The structure of human ADP-ribosylhydrolase 3 (ARH3) provides insights into the reversibility of protein ADP-ribosylation

  1. Christoph Mueller-Dieckmann*,
  2. Stefan Kernstock,
  3. Michael Lisurek,
  4. Jens Peter von Kries,
  5. Friedrich Haag,
  6. Manfred S. Weiss*,§, and
  7. Friedrich Koch-Nolte,§
  1. *European Molecular Biology Laboratory Hamburg Outstation, c/o Deutsches Elektronen-Synchrotron, Notkestrasse 85, D-22603 Hamburg, Germany;
  2. Institute of Immunology, University Hospital, Martinistrasse 52, D-20246 Hamburg, Germany; and
  3. Leibniz-Institut für Molekulare Pharmakologie, FMP, Robert-Roessle-Strasse 10, Campus Berlin–Buch, D-13125 Berlin, Germany

  1. Communicated by David S. Eisenberg, University of California, Los Angeles, CA, August 12, 2006 (received for review January 27, 2006)

Abstract

Posttranslational modifications are used by cells from all kingdoms of life to control enzymatic activity and to regulate protein function. For many cellular processes, including DNA repair, spindle function, and apoptosis, reversible mono- and polyADP-ribosylation constitutes a very important regulatory mechanism. Moreover, many pathogenic bacteria secrete toxins which ADP-ribosylate human proteins, causing diseases such as whooping cough, cholera, and diphtheria.

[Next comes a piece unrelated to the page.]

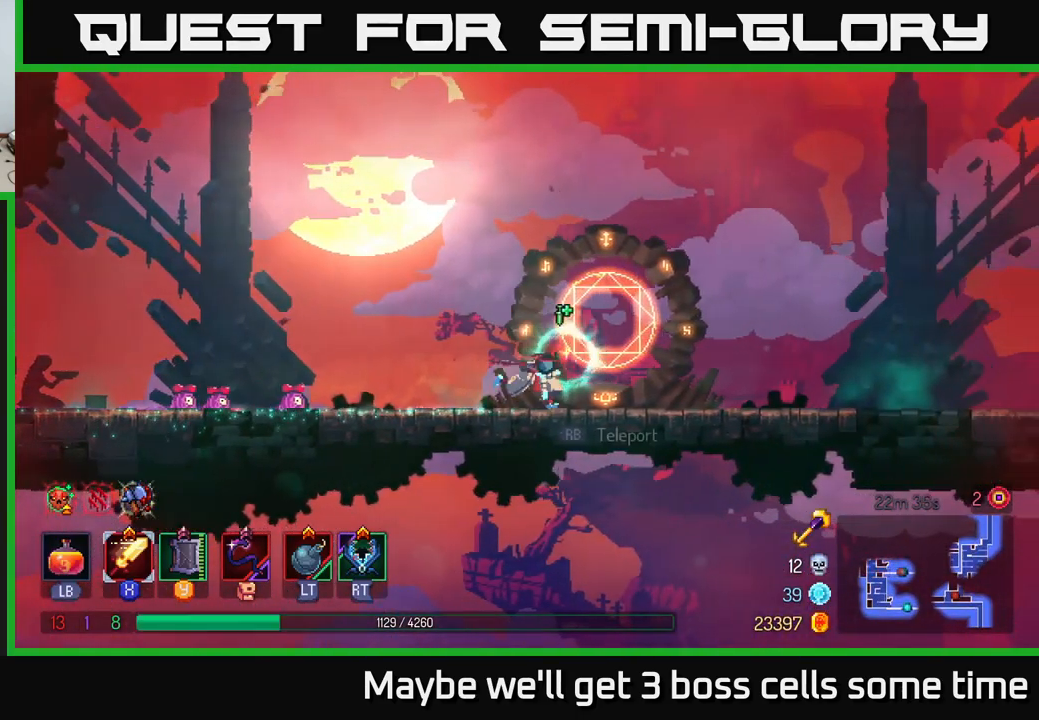
{"buttons": [], "left_stick": "right", "right_stick": "center", "events": []}
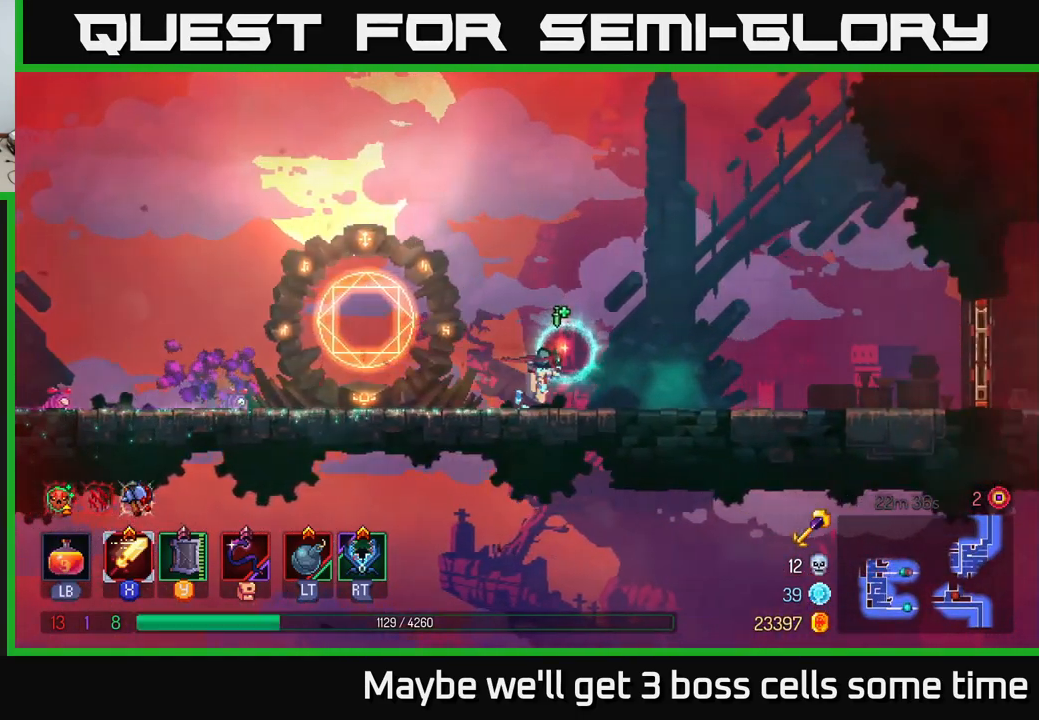
{"buttons": [], "left_stick": "right", "right_stick": "center", "events": [[34, "B", "down"], [250, "B", "up"]]}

Whereas the 3D structures of numerous ADP-ribosylating toxins and related mammalian enzymes have been elucidated, virtually nothing is known about the structure of protein de-ADP-ribosylating enzymes. Here, we report the 3Dstructure of human ADP-ribosylhydrolase 3 (hARH3). The molecular architecture of hARH3 constitutes the archetype of an all-α-helical protein fold and provides insights into the reversibility of protein ADP-ribosylation. Two magnesium ions flanked by highly conserved amino acids pinpoint the active-site crevice. Recombinant hARH3 binds free ADP-ribose with micromolar affinity and efficiently de-ADP-ribosylates poly- but not monoADP-ribosylated proteins. Docking experiments indicate a possible binding mode for ADP-ribose polymers and suggest a reaction mechanism. Our results underscore the importance of endogenous ADP-ribosylation cycles and provide a basis for structure-based design of ADP-ribosylhydrolase inhibitors.

Footnotes

  • §To whom correspondence may be addressed. E-mail: msweiss{at}embl-hamburg.de or nolte{at}uke-hamburg.de

  • Author contributions: C.M.-D. and S.K. contributed equally to this work; F.H., M.S.W., and F.K.-N. designed research; C.M.-D., S.K., M.L., and J.P.v.K. performed research; C.M.-D., S.K., M.L., F.H., F.K.-N., M.S.W., and J.P.v.K. analyzed data; and M.S.W. and F.K.-N. wrote the paper.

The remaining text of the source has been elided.